The results of the research highlight that understanding financial exclusion at the bottom of the pyramid is complex. Some aspects of the findings support previous studies in different geographies, but other aspects do not. This may imply that the circumstances and reasons behind financial exclusion at the bottom of the pyramid in one area may be different from another area. It further implies that solutions to address financial exclusion that work in one region may not work in another. Given the differences in socio-economic conditions across countries it may thus be expected that financial exclusion will be driven by different factors in different countries.

The study's finding that educational attainment is most correlated with financial exclusion also provides a potential way forward in addressing the problem. One of the ways of reducing financial exclusion at the bottom of the pyramid in South Africa may be to focus on education rather than physical access exclusively. The more educated a respondents was, the less likely they were to be financially excluded. The work may further suggest that it could be beneficial to teach financial literacy and the role of banking early in the school curriculum. This could assist students who do not complete their formal education to have a basic understanding of the financial system and the benefits that having a bank account may bring. The finding that primary source of income is correlated with financial exclusion also provides interesting insights. Increasing levels of formal employment may reduce levels of financial exclusion. It provides a further impetus for addressing the current chronic unemployment in South Africa.

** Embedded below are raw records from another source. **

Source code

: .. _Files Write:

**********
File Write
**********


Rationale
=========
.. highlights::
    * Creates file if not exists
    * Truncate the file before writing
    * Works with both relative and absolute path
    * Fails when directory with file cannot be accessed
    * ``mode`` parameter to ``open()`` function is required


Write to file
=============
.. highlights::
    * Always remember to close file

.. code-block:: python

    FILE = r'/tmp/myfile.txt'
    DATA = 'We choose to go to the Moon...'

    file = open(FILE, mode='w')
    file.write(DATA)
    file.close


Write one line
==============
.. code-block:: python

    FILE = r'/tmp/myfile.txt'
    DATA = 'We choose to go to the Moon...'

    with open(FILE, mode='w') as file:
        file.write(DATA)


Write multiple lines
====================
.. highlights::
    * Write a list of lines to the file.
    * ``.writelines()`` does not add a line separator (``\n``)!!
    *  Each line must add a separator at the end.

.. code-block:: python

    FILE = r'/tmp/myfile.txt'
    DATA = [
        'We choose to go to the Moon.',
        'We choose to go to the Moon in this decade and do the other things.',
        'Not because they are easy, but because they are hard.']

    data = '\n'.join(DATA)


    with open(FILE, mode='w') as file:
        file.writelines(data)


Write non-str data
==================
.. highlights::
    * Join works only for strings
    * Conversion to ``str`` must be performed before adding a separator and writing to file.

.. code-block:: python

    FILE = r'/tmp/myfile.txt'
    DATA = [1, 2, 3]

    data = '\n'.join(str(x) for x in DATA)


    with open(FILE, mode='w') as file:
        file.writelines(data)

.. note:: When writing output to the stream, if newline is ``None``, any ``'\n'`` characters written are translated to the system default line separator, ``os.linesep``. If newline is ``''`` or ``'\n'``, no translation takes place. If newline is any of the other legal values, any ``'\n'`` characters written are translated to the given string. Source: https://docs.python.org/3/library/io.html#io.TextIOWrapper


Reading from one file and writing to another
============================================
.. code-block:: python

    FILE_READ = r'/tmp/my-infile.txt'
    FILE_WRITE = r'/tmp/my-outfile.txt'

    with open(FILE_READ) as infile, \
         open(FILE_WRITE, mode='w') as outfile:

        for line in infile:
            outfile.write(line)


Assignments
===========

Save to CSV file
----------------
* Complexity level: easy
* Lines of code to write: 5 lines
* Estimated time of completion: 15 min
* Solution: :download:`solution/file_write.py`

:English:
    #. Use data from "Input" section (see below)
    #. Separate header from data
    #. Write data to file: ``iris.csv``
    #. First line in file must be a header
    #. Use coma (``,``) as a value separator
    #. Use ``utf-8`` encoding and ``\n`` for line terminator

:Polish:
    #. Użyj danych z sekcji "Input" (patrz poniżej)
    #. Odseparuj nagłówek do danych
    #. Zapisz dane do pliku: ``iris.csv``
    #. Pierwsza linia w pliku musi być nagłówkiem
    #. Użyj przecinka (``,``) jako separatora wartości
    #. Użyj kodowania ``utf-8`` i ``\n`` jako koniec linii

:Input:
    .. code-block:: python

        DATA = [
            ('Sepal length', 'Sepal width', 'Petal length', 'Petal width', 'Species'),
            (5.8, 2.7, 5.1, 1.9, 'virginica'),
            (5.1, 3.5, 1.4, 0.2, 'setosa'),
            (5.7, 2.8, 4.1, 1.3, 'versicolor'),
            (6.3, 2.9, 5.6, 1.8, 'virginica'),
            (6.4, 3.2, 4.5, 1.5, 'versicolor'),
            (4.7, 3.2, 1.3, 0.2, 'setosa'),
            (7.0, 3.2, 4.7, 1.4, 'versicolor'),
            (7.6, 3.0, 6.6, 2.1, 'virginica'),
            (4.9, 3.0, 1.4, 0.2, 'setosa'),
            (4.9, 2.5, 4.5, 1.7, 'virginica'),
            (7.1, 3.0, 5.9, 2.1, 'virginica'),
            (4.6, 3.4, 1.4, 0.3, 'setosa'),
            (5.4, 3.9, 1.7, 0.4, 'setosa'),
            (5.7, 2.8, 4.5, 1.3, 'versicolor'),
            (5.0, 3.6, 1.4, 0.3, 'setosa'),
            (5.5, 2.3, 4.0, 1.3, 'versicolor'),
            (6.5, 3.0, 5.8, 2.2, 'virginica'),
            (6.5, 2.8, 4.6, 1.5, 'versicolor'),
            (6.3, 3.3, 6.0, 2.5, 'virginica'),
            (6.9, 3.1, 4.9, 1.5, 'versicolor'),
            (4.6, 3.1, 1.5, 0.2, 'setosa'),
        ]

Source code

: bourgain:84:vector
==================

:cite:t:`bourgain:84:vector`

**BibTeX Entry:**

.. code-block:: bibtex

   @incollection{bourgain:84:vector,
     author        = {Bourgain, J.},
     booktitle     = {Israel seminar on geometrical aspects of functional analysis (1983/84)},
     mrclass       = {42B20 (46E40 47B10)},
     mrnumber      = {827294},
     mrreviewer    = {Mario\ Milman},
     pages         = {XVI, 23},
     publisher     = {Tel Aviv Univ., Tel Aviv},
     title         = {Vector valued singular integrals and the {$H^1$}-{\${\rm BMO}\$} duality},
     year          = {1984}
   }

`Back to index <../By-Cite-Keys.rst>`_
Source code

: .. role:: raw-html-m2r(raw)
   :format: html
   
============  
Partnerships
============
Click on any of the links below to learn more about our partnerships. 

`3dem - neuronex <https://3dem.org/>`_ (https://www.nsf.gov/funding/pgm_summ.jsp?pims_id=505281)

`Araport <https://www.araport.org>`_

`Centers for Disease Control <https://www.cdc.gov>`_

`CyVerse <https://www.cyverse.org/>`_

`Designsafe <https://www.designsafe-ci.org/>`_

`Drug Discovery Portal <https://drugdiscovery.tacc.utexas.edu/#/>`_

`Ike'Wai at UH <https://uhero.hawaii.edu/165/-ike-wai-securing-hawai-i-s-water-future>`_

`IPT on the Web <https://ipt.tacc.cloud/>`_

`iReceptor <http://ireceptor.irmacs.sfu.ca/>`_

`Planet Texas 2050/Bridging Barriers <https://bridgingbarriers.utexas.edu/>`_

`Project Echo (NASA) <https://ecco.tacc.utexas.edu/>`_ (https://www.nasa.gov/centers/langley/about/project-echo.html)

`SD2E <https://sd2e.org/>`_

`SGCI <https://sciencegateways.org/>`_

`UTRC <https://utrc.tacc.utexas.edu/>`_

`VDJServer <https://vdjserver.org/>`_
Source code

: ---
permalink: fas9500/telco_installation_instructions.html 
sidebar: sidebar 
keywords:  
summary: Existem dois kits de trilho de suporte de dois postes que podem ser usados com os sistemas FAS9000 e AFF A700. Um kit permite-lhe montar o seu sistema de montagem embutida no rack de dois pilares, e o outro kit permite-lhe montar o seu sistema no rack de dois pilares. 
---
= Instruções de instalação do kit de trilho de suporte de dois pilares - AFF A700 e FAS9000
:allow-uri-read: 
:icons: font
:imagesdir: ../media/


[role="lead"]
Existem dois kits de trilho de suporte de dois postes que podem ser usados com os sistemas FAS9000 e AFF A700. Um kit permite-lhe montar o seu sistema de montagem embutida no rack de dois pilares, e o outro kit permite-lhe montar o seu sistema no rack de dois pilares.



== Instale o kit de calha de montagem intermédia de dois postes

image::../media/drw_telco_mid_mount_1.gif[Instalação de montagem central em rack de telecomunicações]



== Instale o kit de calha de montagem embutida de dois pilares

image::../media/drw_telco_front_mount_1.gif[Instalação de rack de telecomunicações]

Our findings show that age is correlated with financial exclusion in South Africa. It thus partially supports the findings based on US data (Hogarth & O'Donnell, Citation1997). Respondents aged 16 to 25 were more likely to be excluded compared with other age groups. Part of the reason for this may be the very low levels of formal employment in this age group. Only 9.3% of respondents in this age group were formally employed while 69.3% of respondents were dependent on receiving money from others. The extremely high levels of unemployment and dependence on others may render the need for a bank account moot, but the results also points to a significant problem of youth unemployment at the bottom of the pyramid. The finding of an association between home language and financial exclusion was surprising. Whilst the sample size was too small to determine which official languages were more associated with financial exclusion, it provides an interesting area for further study. The findings also highlight that providers need to be aware of the language in which they engage prospective clients.

A relationship between gender and being financially excluded was not found. This finding does not support previous work (Hogarth & O'Donnell, Citation1997), which found a heterogeneous relationship between gender and financial exclusion in the United States, nor work which reported gender differences in Kenya and Uganda (Johnson & Nino-Zarazua, Citation2011) or India (Chavan, Citation2008). Marital status and home ownership status were found to be unimportant in explaining exclusion. A more interesting finding is that location (i.e. living in a rural as opposed to an urban area) is not associated with being financially excluded. This contradicts the sense that building more access channels to financial services in non-urban areas will reduce financial exclusion. The study instead point to a different conclusion. It may be that factors associated with being financially excluded, such as low levels of education and high levels of unemployment, are more prevalent in rural areas than urban areas. Addressing these factors may have a greater impact on reducing financial exclusion in rural areas than attempting to provide greater access to financial services.

Disclosure statement

No potential conflict of interest was reported by the author.